High-Rise Review

High Rise Review
Metropolis comes to the big city in this pot boiler about a social crucible in melt down

Tom Hiddleston finds himself in the middle of a very bad year in Ben Wheatley’s pot boiler about a social crucible in melt down. This should not be a huge surprise after his high tension “Kill List” and “Sightseers.” If anything, this movie continues the director’s explorations into the psycho-social foundations of violence; how the best laid plans can go awry. Unfortunately, the screenplay gets as crazy as the people. Maybe that is the point.

The setting is the state-of-the-art skyscraper dream of architect Anthony Royal, played to the hilt by Jeremy Irons). Irons does a fantastic job taking his previous dark knight characters and morphing them into the more cerebral, but no less lethal, role of the technician turned social experimenter. Frankenstein’s fingerprints are all over this one.

The skyscraper is populated by a cross section of the economic ladder, with the working class on the bottom floors and the wealthier on the top floors. Anybody who saw Fritz Lang’s “Metropolis” knows where this idea is going, and they are not disappointed. There are more social barbs than on a porcupine at a coming out party as the rich react as hilariously as possible. As the lower floors are bashing down the doors of the building, the resounding accord from the penthouse is, “This is a mandate. We must show them we can have better parties!”

If the intent is to show that an isolated “man as an island” life drives people insane, the screenplay does not further this goal by depicting nearly everybody in the building as insane from the start. Better would have been to start with Andy Griffith’s Mayberry and end up with “Clockwork Orange” instead of starting with “Orange” and ending up with “Mad Max.”

As the architects dream begins to crumble from the sheer weight of its technocracy, the people inside begin to lose what little of their social skills they had to begin with. Among them all, Tom Hiddleston, playing Dr. Robert Laing, stands out. He maintains a remarkably even keel in spite of being subjected to every brutal, bullying cuff imaginable. Laing is also a technologist, kicking of the film by dissecting the skull of a schizophrenic to find out what makes the man tick. Later on he finds out what really makes people crazy, but, by then, it’s too late.

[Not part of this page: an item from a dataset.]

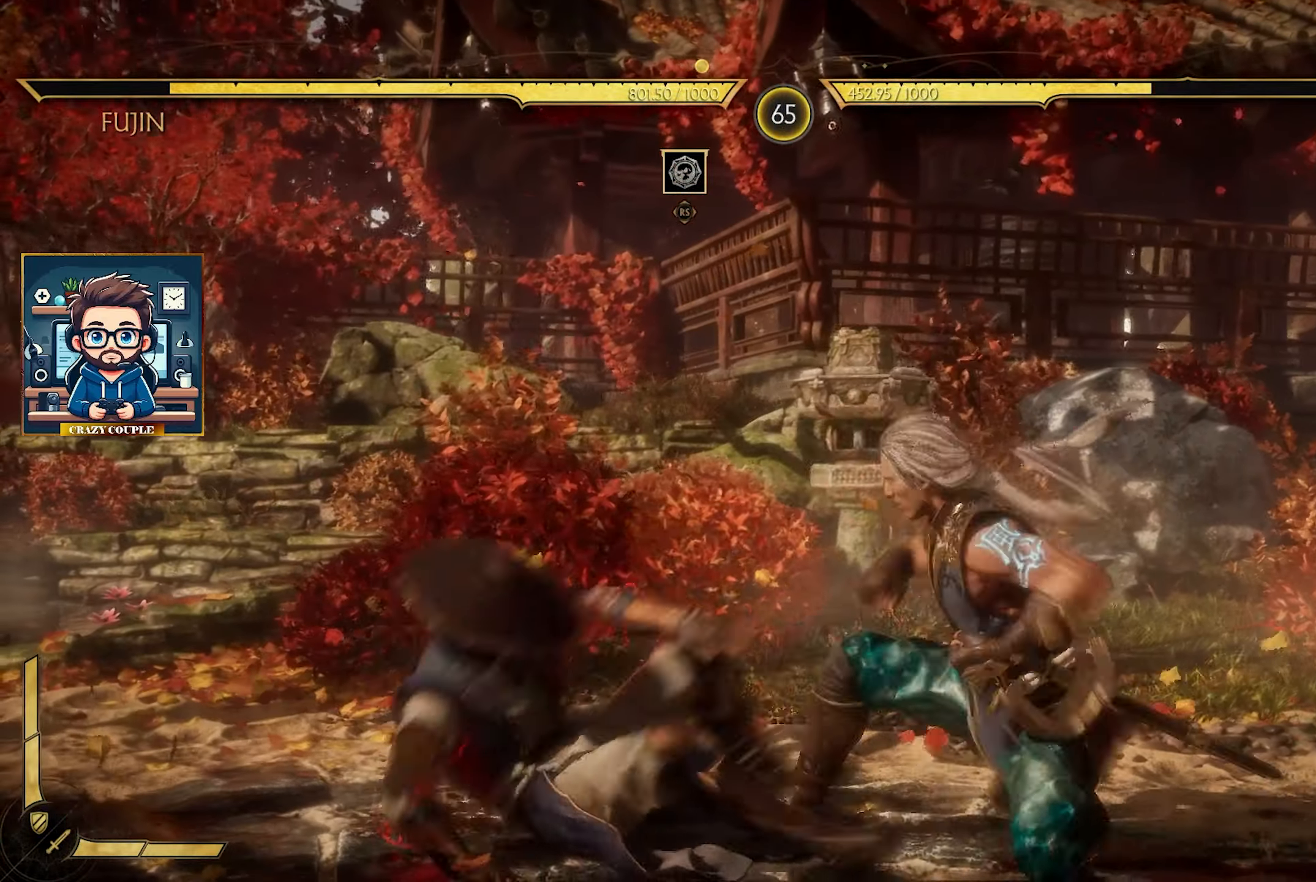
{"buttons": [], "left_stick": "down-left", "events": [[67, "SQUARE", "up"], [150, "SQUARE", "down"], [266, "SQUARE", "up"], [333, "left_stick", "down-left"], [350, "SQUARE", "down"], [450, "SQUARE", "up"]]}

Abandoned by society, the tower sits, its remaining sparse population eating dogs, while an identical tower is being built next door.

If history repeats itself, we may be in for a bad time in the next few decades. The rich are richer, the poor poorer and the walls may not hold forever. The concrete and steel structure is the metaphor for the social structure we take for granted. Without getting too far into these weeds, the cinematography and sound track both rate 9 out of 10 on the post-apocalyptic scale. Lenser Laurie Rose reunites with Wheatley after “Kill List” and “Sightseers” (as does screenwriter Amy Jump) and brings the garbage strewn wreckage of the New Age dream to you in living color. Composer Clint Mansell brings his “Requiem for a Dream” and “Black Swan” impending doom chops to bear on this flick like a pit bull on crack.

Great performances by Elizabeth Moss and Luke Evans as the only two sane people in the building. Check out this tightly wound cautionary tale and find out who makes it, and who does not.